Enclosure, Ticooly, Co. Galway
Co. Galway |
Enclosures
On a low hillock in Ticooly, in the north of County Galway, the remains of a prehistoric or early medieval enclosure survive in a state that requires some patience to read.
An enclosure of this type would originally have formed a roughly circular or oval boundary, defined by a raised bank and possibly a ditch, enclosing a dwelling, a farmstead, or a defended space. What is left here is considerably less than the whole, and that partial survival is itself part of what makes the site quietly interesting.

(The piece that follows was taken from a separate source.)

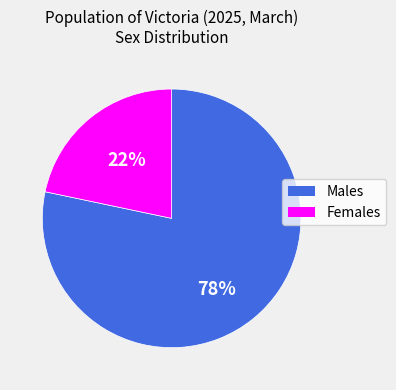

Which category has the smallest portion of the pie?

Females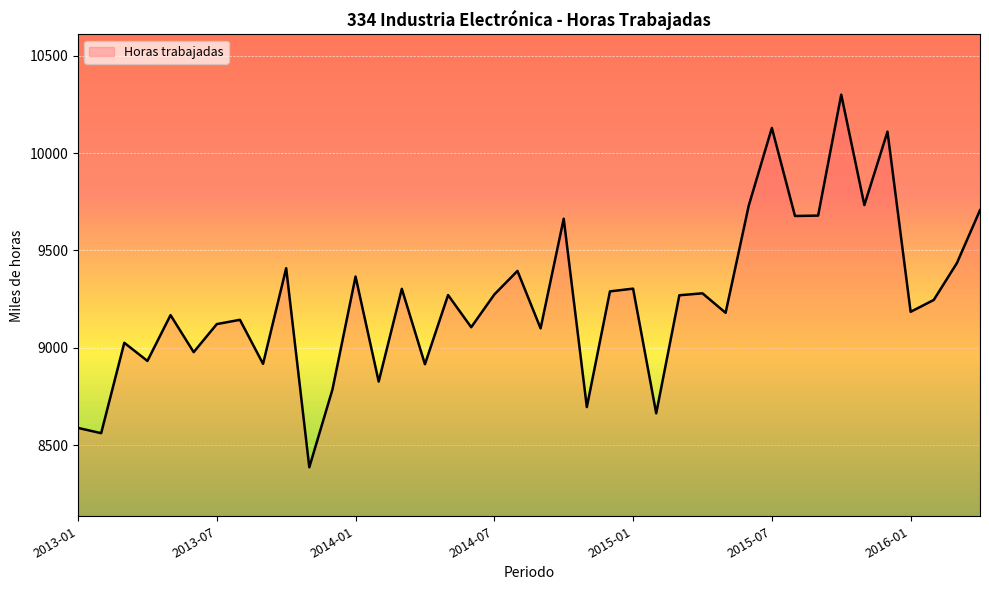

How many lines are shown in the chart?

1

By the time the third edition of the Ordnance Survey six-inch map was produced in 1932, only the south-western quadrant of the enclosure was recorded, suggesting that much of the monument had already been lost or obscured. What remains on the ground today is a short section of a bank surviving at the south, while from the south-south-west around to the north-north-west the enclosing element takes the form of a scarp, a natural-looking slope or step in the ground that here marks the line of the original boundary. A pit is visible at the northern side. A field fence, almost certainly a post-medieval or modern addition, cuts across the monument at both north and south, and to the east of that fence no surface trace of the enclosure can be made out at all. The monument has, in effect, been divided by agricultural land management, with roughly half of it now invisible at ground level.